“Honesty is sometimes misconstrued as rudeness, which is probably why it’s so rare.”
If you’ve ever struggled to live up to the expectations of others, while still being true to who you are, American Panda is the perfect book for you. And honestly, who couldn’t relate to that? It’s hard to be honest in the best of times, especially when it’s personal; and being honest about who we are is probably one of the biggest trials we each face as we grow up.
17-year-old Mei is a young college freshman at MIT struggling with the weight of her parents’ plans for her life. Because, yes, they’ve already mapped it all out for her (it’s been set in stone since the day she was born) – there’s MIT and then Medical School and then life as a doctor/housewife married to a “good” Chinese boy who is probably also a doctor.
The problem is, Mei is a total germaphobe who is in no way cut out for the medical profession. What she really loves is numbers and dance, but neither of those things is as secure as being a doctor, so her parents won’t even consider them as possible majors for her.
I love Mei’s voice. It’s so authentic and awkward – she’s is absolutely a mess, which I feel anyone would be if placed in her situation. She’s clearly been sheltered her entire life, and now that she’s got a taste of freedom at MIT things are starting to change so quickly that she practically doesn’t have time to catch up to the spinning gears in her head telling her that maybe traditions aren’t all meant to be followed.
This book has some very painful moments. It was heartbreaking to watch Mei’s family act like total jerks to Mei’s brother Xing, all because he dated a woman that “wasn’t good enough” for their tastes, and some of the traditions they try to foster on their children seem utterly barbaric by today’s standards.

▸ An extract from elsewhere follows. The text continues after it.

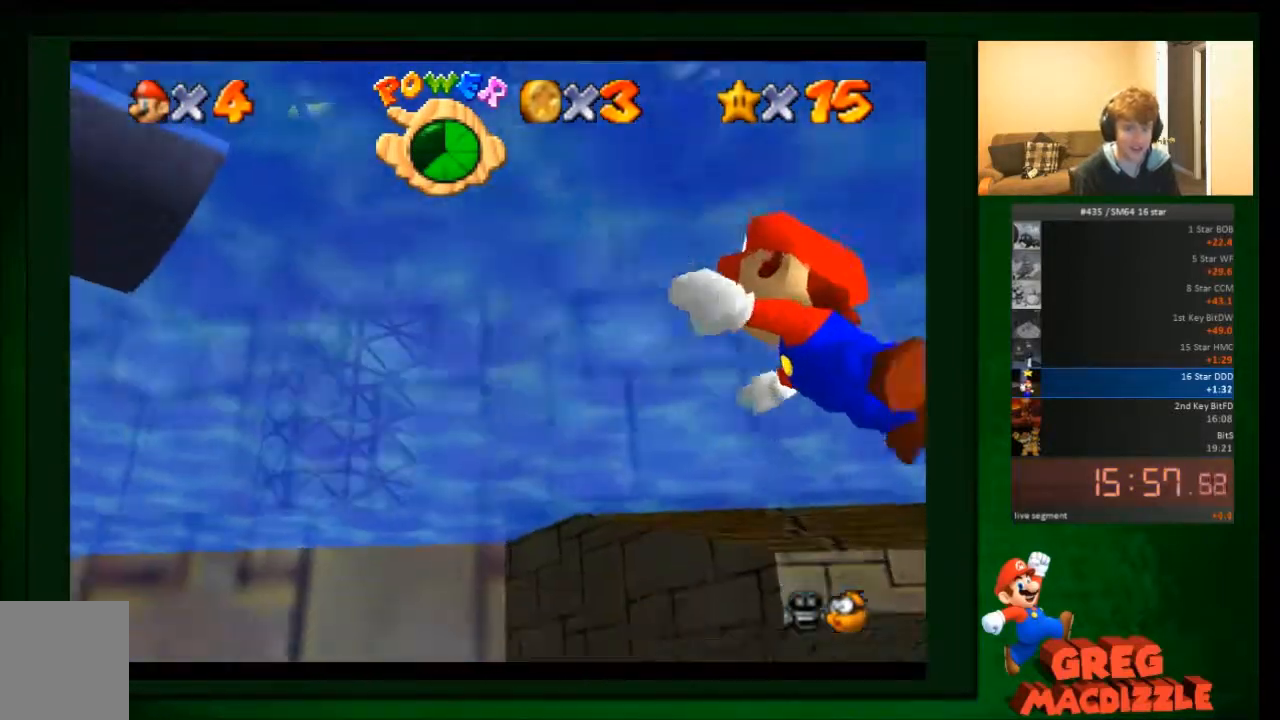
Gameplay with a controller (Nintendo layout); each line is a JSON object with the inputs held at the frame after it. "events" lists button and stick changes between this image and that frame as [ms after this image, input, new state], when the widget could be followed in between. Not read: C_DOWN C_UP L3 R3 Z.
{"buttons": ["A", "C_LEFT"], "left_stick": "center", "events": [[100, "A", "up"], [367, "left_stick", "center"], [434, "A", "down"]]}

One thing I really appreciated though is that Mei does a great job of introducing us to Taiwanese culture, superstitions and traditions with a gentle hand. Yes, some of those cultural elements seem strange or even barbaric to us in modern day America, but she never trashes the culture for it. Instead, it’s with an inside look that we come to understand why her family acts they way they do (even when it’s utterly devestating to witness) and while we may not agree with it or even like it, it’s something we can at least understand and maybe even empathize with it. Traditions can be very weighty, after all.

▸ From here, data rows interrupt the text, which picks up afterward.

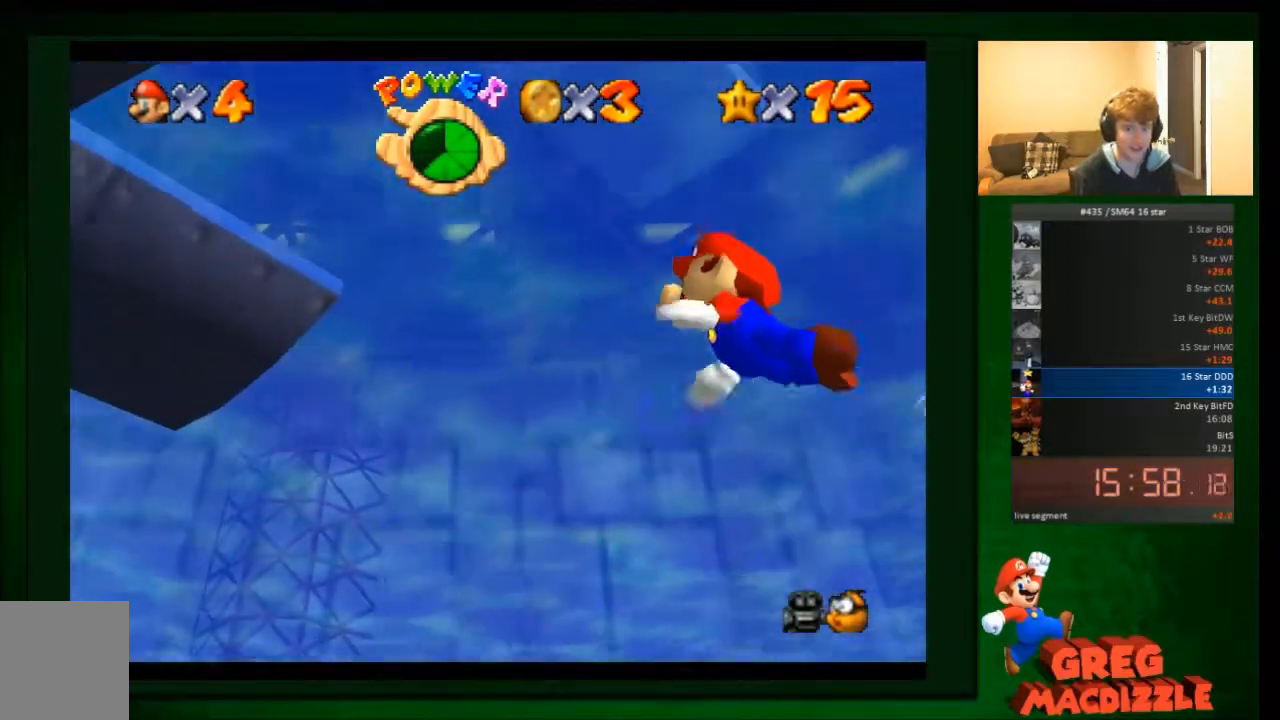
{"buttons": ["C_LEFT"], "left_stick": "center", "events": [[34, "left_stick", "down"], [167, "A", "up"], [401, "left_stick", "center"]]}
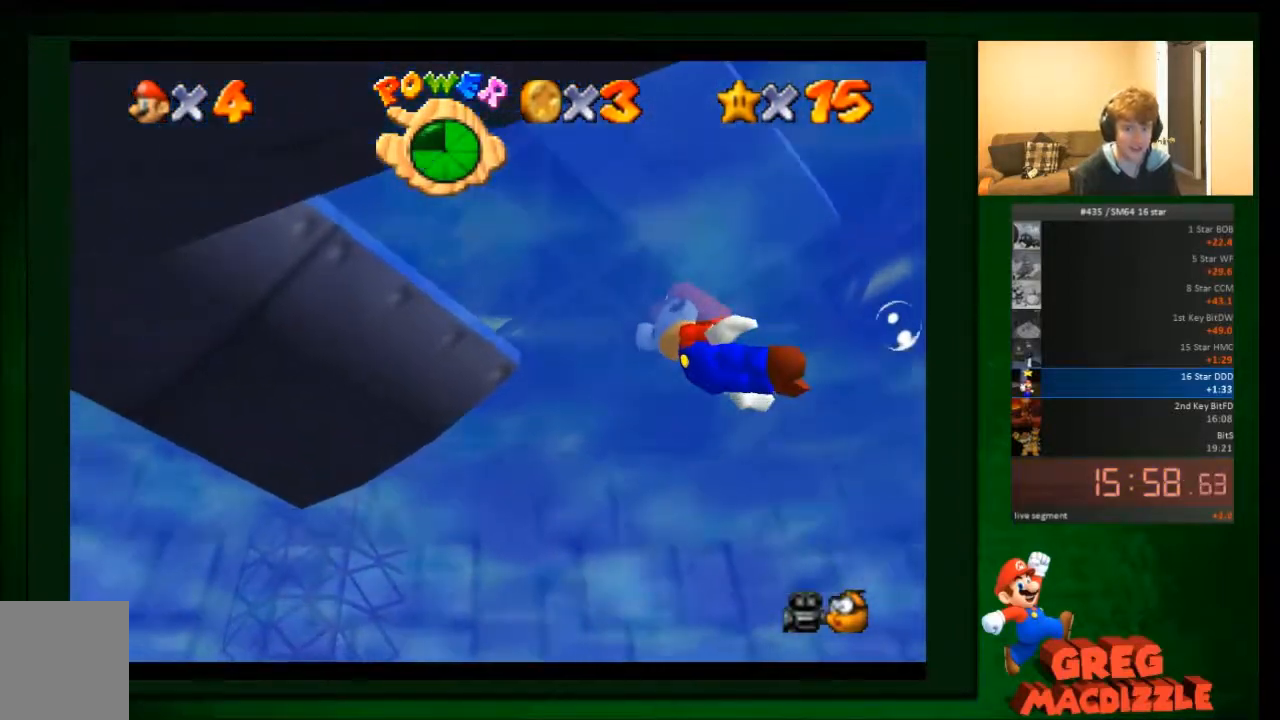
{"buttons": [], "left_stick": "center", "events": [[100, "C_LEFT", "up"]]}
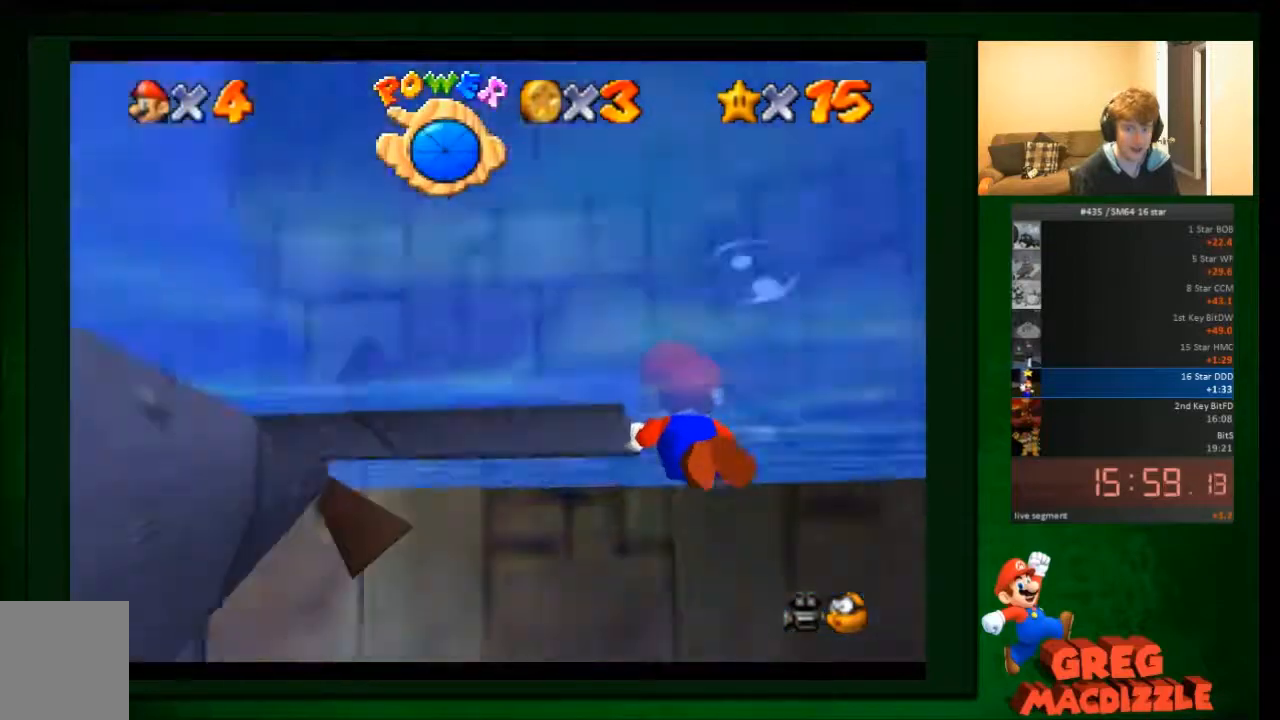
{"buttons": [], "left_stick": "left", "events": [[67, "left_stick", "left"]]}
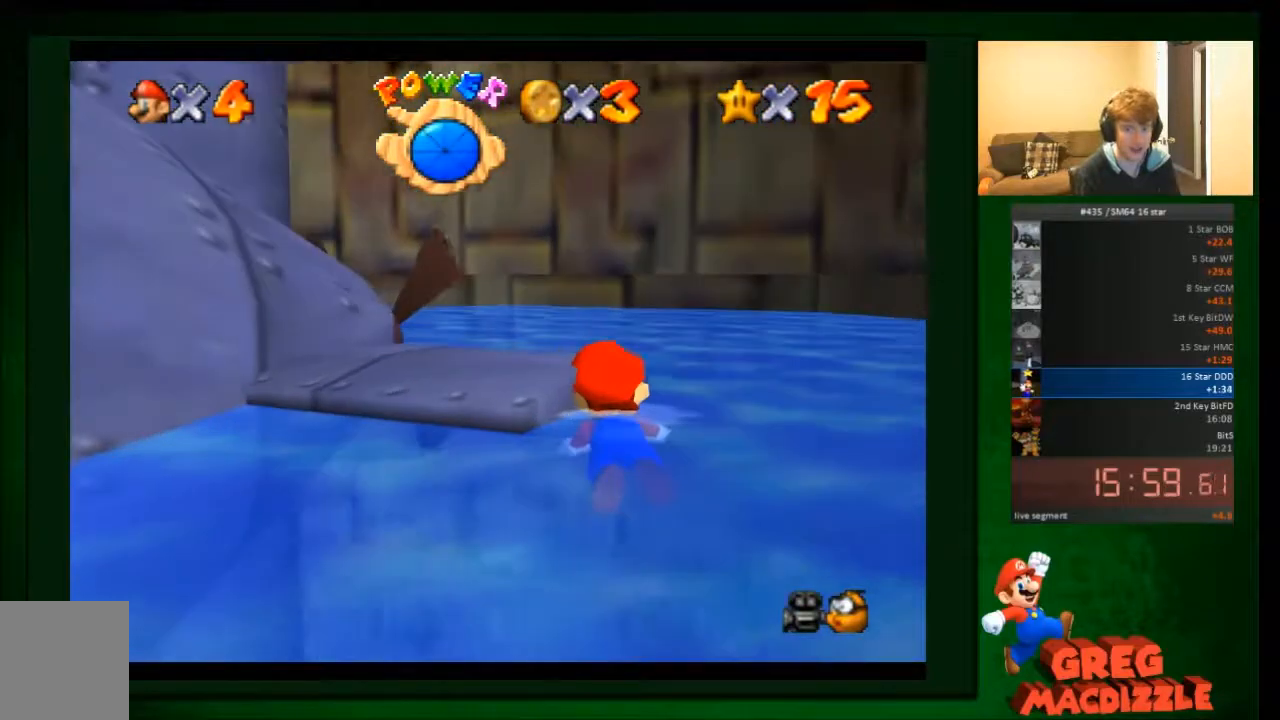
{"buttons": [], "left_stick": "left", "events": []}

“I don’t know why he can’t just give a little.”
“Cognitive dissonance perhaps?” I suggested.
My mom raised an eyebrow in question.
“B ba sacrificed so much beceause of these traditions, and if he gives a little, it would mean his hardships were unnecessary,” I explained. “So in a way, he can’t give in because he can’t accept that he suffered for no reason.”
Mei’s journey to discover herself admist those traditions is delicate and fragile anf frought with hardships, but it’s also full of humor. I learned so much about Taiwanese culture, which was awesome, and now I want to go out and try pork rice and oyster cakes and especially Taiwanese Shaved Ice. So I need to find a place in my area that sells those things ASAP.
American Panda cuts straight to the heart of what it means to balance tradition, culture, family and love. It’s a poignant story of forging your own path through the ties that bind us to those we love most, and it will inspire you to hold your head high and have the courage to be unabashadedly who you are.